Scientific committee

  • Frédéric Déglise (UMPA)
  • Stéphane Gaussent (ICJ)
  • Philippe Malbos (ICJ)
  • Véronique Maume-Deschamps (ICJ)
  • Sophie Morel (UMPA)
  • Filippo Nuccio (ICJ–LIP)

Venue

The workshop took place at:

ENS de Lyon, Monod campus
46 allée d’Italie
69007 Lyon, France

For questions concerning the workshop or its materials, please contact ailys.coordination@ens-lyon.fr.

Scientific context

The workshop formed part of the scientific strategy being developed around artificial intelligence on the Lyon–Saint-Étienne academic site. In late 2025, the thematic institute Artificial Intelligence: uses, concepts and issues was launched to bring together research on AI and research about AI across the exact sciences, experimental sciences, social sciences, and the humanities within the member and associated institutions of the ComUE.

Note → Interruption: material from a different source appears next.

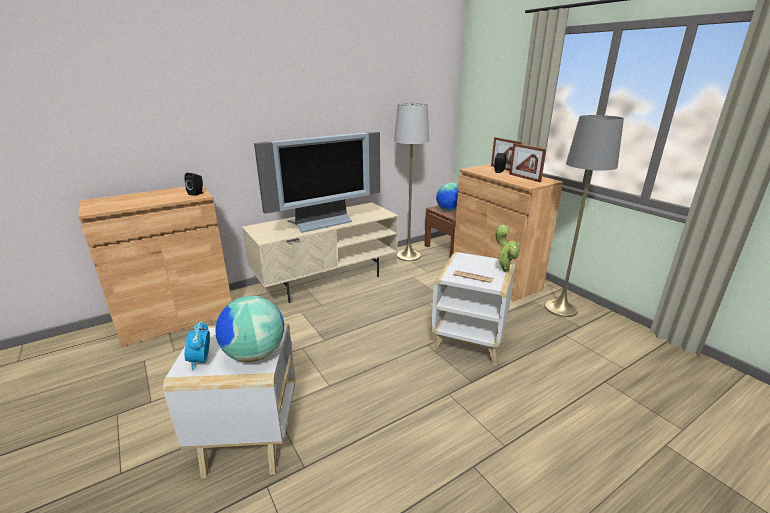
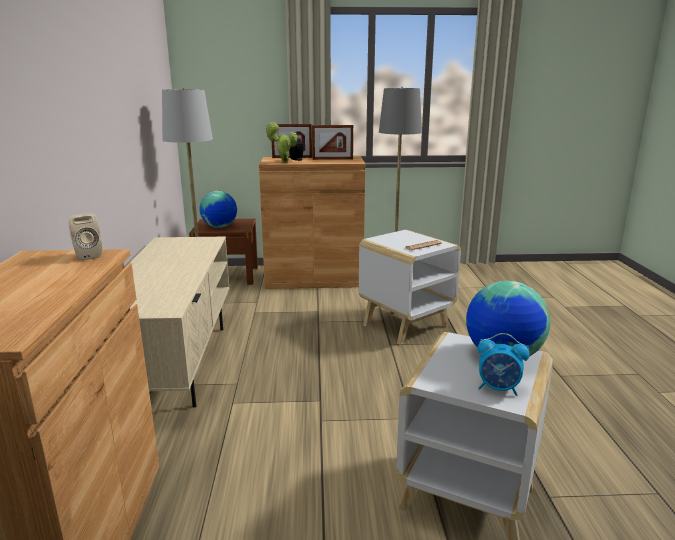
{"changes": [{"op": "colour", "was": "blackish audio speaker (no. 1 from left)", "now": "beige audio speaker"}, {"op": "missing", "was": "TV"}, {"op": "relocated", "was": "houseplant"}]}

Its aim is to make visible, deepen, and strengthen AI-related activities across the Lyon–Saint-Étienne site, from the foundational core of AI to its applications, uses, and broader implications. It also promotes collaborative dynamics between academic actors and with the socio-economic world.

This initiative relies in particular on the AILyS project, a consortium bringing together higher-education, research, and health institutions of the Lyon–Saint-Étienne site around AI.